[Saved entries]
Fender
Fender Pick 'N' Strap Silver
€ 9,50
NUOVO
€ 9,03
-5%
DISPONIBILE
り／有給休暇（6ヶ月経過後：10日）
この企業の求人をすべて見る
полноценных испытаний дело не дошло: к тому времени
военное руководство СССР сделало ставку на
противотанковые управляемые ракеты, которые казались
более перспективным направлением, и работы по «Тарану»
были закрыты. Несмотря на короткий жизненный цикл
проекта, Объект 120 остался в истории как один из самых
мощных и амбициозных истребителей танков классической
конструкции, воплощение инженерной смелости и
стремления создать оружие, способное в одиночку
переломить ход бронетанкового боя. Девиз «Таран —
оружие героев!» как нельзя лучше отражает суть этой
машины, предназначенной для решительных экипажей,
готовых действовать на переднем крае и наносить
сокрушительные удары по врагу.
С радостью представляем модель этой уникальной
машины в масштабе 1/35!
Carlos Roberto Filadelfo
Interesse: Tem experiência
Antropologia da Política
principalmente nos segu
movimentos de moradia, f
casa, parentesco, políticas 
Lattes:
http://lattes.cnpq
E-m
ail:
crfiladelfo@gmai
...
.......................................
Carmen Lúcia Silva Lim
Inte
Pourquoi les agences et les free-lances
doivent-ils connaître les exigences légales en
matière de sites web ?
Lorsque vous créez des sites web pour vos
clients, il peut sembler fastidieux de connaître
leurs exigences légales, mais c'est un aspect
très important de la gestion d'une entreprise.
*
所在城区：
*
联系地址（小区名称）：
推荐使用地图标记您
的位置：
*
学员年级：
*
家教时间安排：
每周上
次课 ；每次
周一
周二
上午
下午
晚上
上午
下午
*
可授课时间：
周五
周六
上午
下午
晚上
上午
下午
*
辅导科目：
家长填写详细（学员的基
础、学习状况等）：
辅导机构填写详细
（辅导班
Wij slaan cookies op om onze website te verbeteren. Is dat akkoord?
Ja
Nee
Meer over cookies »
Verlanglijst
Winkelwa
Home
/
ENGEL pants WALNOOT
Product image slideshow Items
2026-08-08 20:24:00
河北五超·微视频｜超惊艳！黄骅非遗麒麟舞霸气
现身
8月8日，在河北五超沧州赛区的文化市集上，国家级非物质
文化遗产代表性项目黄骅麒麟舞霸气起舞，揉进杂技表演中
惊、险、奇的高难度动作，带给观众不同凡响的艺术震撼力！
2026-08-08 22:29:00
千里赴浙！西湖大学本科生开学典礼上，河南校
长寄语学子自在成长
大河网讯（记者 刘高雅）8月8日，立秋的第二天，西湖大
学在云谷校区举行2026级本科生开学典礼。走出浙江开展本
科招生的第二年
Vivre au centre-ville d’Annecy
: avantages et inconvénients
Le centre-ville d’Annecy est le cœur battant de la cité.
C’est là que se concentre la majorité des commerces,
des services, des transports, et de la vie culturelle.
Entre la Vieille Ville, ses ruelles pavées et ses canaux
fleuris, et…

— EXERCISE —
Reproduce the lines from the start of the saved entries up to and including the line that contains "переломить ход бронетанкового".

— SOLUTION TO THIS PROBLEM —
Fender
Fender Pick 'N' Strap Silver
€ 9,50
NUOVO
€ 9,03
-5%
DISPONIBILE
り／有給休暇（6ヶ月経過後：10日）
この企業の求人をすべて見る
полноценных испытаний дело не дошло: к тому времени
военное руководство СССР сделало ставку на
противотанковые управляемые ракеты, которые казались
более перспективным направлением, и работы по «Тарану»
были закрыты. Несмотря на короткий жизненный цикл
проекта, Объект 120 остался в истории как один из самых
мощных и амбициозных истребителей танков классической
конструкции, воплощение инженерной смелости и
стремления создать оружие, способное в одиночку
переломить ход бронетанкового боя. Девиз «Таран —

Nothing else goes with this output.